What the task asks:
Extract every line of text from the data below and copy each one word for word in the original order. Leave the pictures out.

[Dataset records]
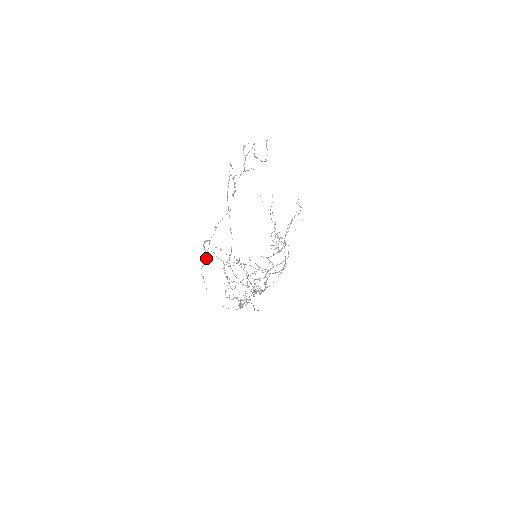
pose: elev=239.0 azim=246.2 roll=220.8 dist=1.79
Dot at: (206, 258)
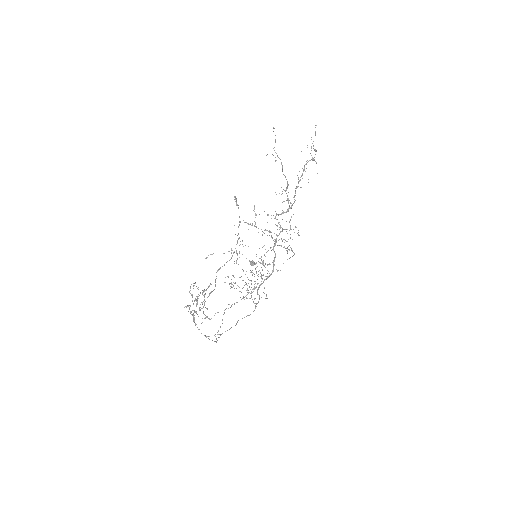
Dot at: (198, 289)
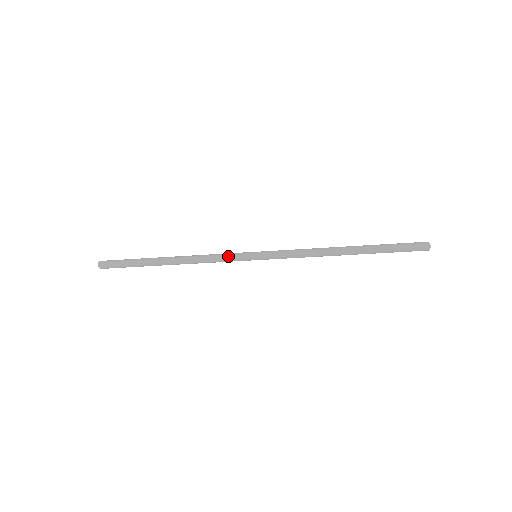
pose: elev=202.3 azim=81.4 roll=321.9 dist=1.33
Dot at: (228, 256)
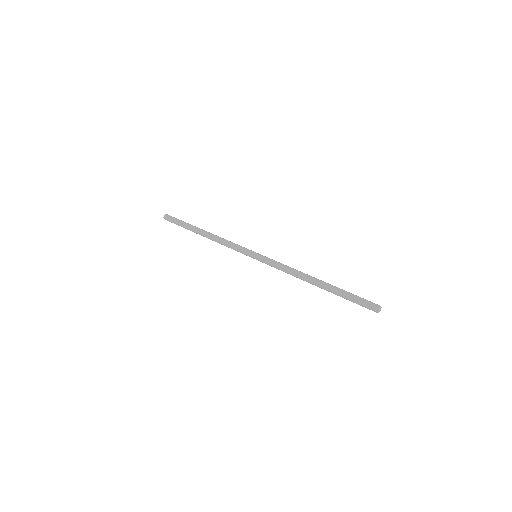
Dot at: occluded
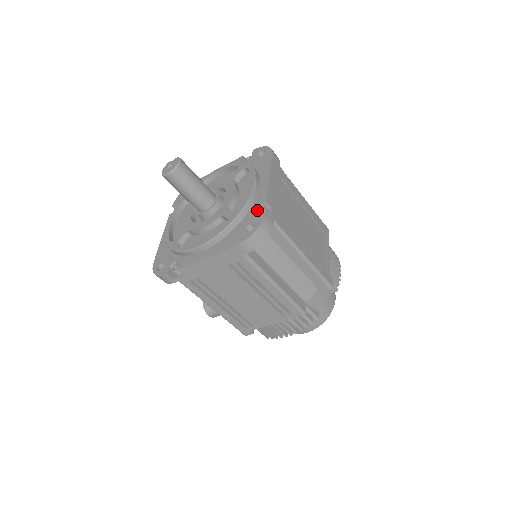
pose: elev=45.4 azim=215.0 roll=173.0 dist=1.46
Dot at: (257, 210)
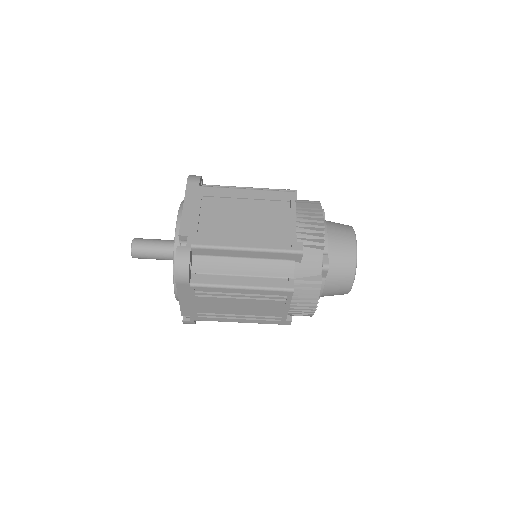
Dot at: occluded
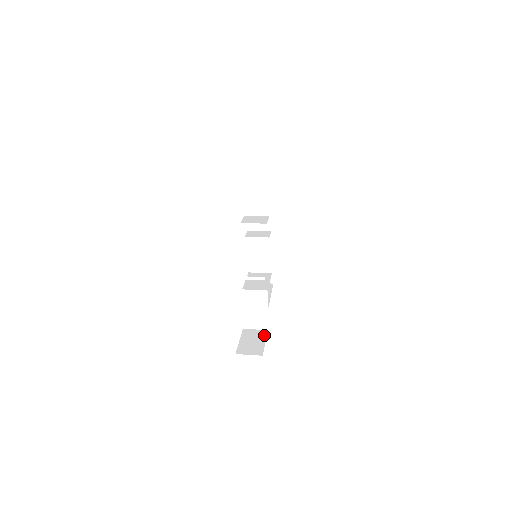
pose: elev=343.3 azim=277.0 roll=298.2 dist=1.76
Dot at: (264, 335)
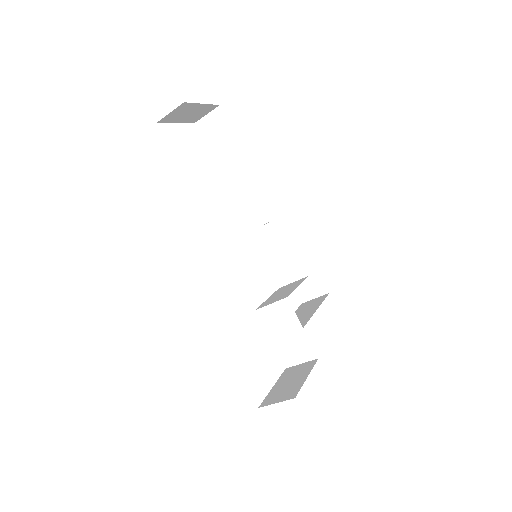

Problem solution:
pose: elev=239.0 azim=246.2 roll=220.8 dist=1.79
Dot at: (206, 258)
Dot at: (198, 289)
pose: elev=202.3 azim=81.4 roll=321.9 dist=1.33
Dot at: (228, 256)
Dot at: occluded
pose: elev=45.4 azim=215.0 roll=173.0 dist=1.46
Dot at: (257, 210)
Dot at: occluded
pose: elev=343.3 azim=277.0 roll=298.2 dist=1.76
Dot at: (264, 335)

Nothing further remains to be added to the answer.